● What is needed
Starting at the line that contains "At which label is debt closest to 1558?" and ending at the line that contains "Which series has", turn the rows below into a numbered list with blank lines dropped. Leave the pictures out.

● Task data
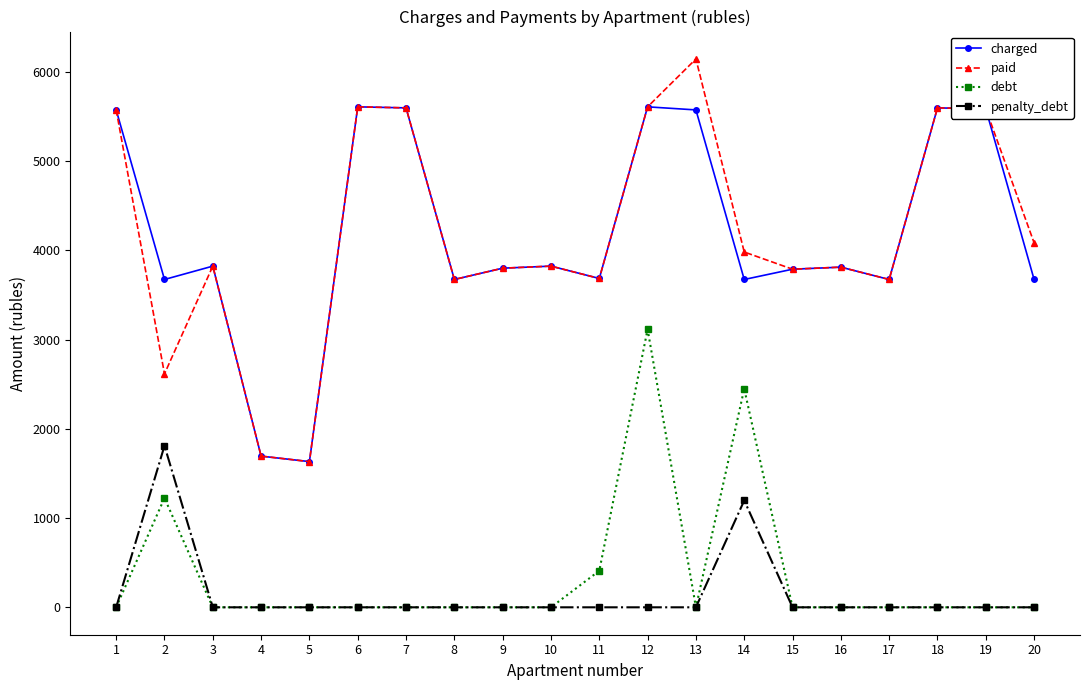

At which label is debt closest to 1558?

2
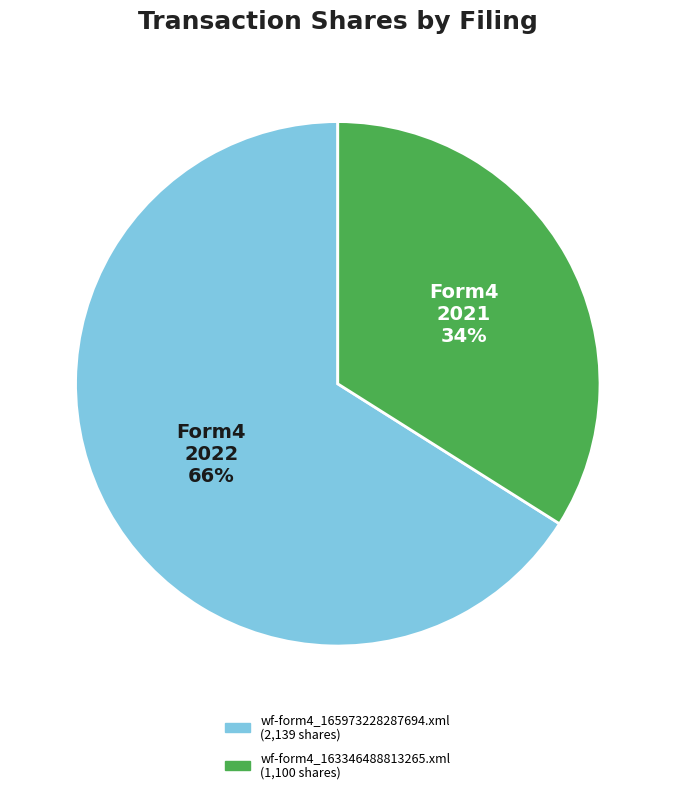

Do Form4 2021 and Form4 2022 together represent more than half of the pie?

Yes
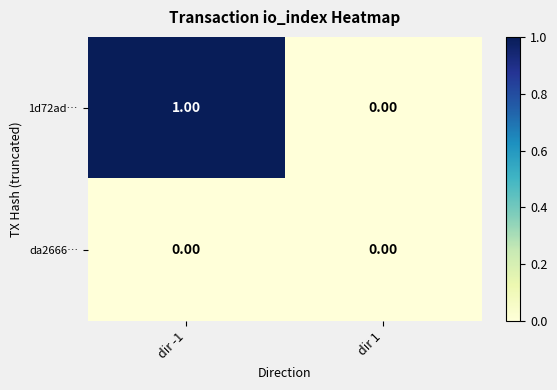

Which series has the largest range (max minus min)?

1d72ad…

---

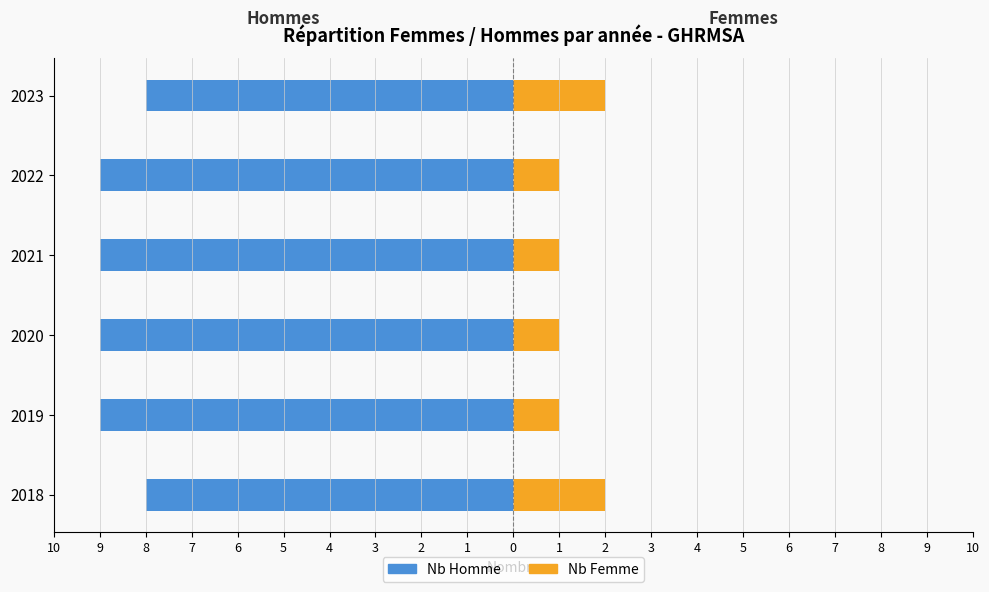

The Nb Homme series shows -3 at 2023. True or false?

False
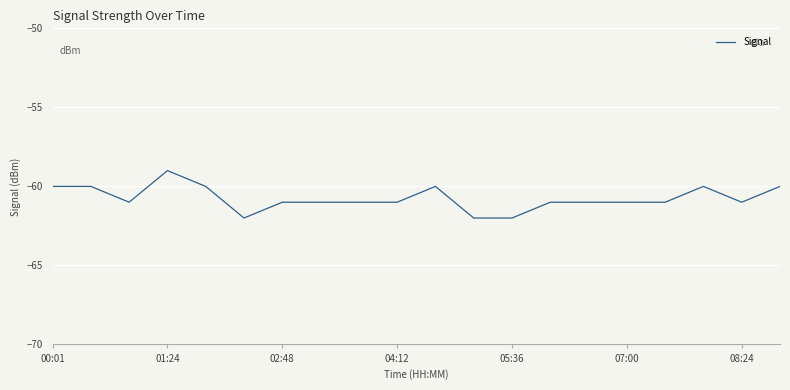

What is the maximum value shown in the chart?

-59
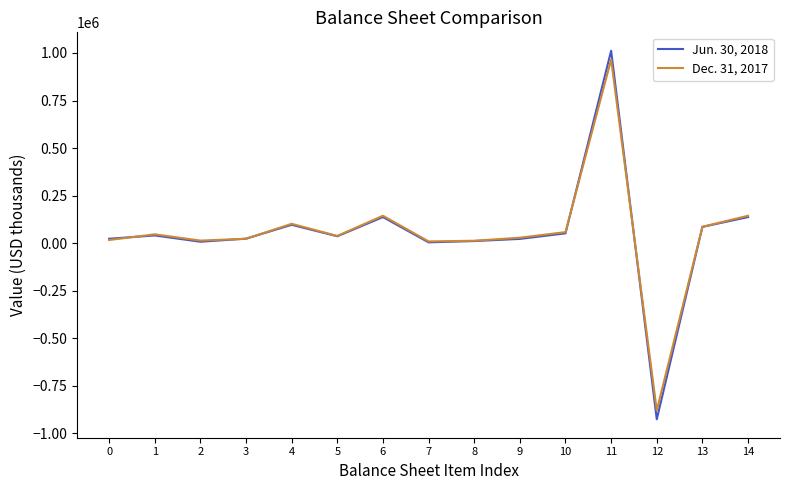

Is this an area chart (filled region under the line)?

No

==

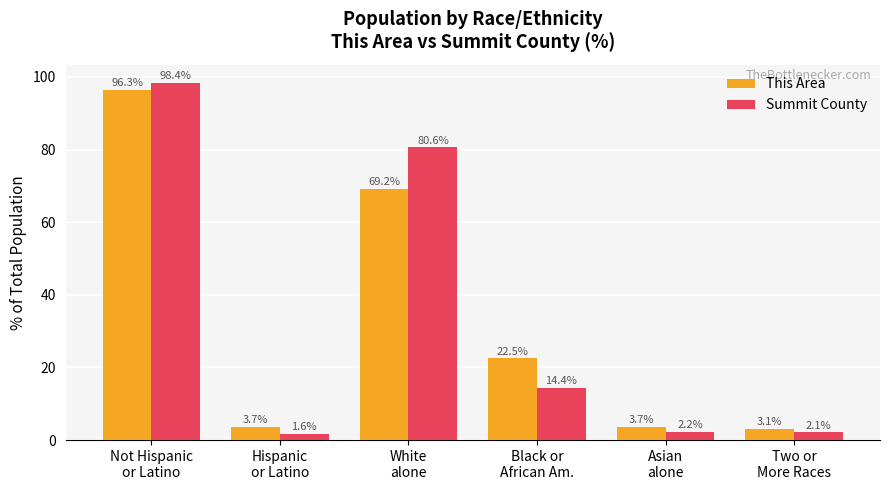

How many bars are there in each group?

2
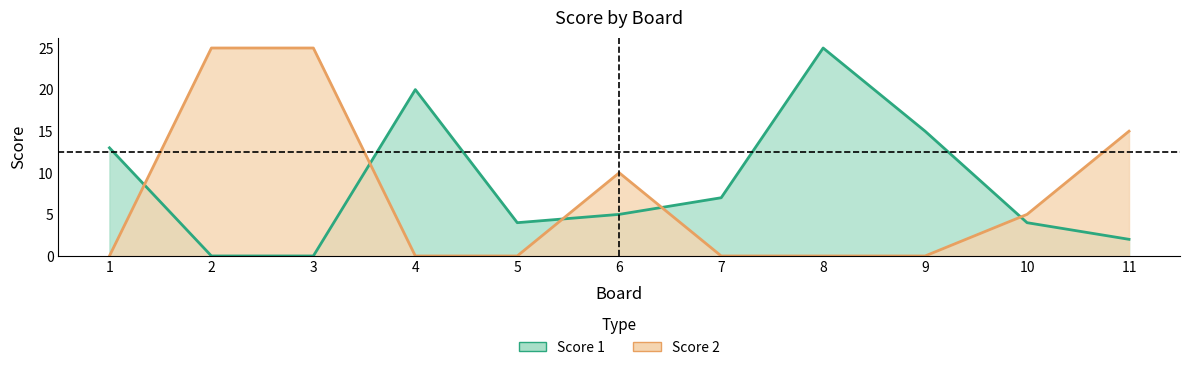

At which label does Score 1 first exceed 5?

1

● Worked solution
1. At which label is debt closest to 1558?
2. 2
3. Do Form4 2021 and Form4 2022 together represent more than half of the pie?
4. Yes
5. Which series has the largest range (max minus min)?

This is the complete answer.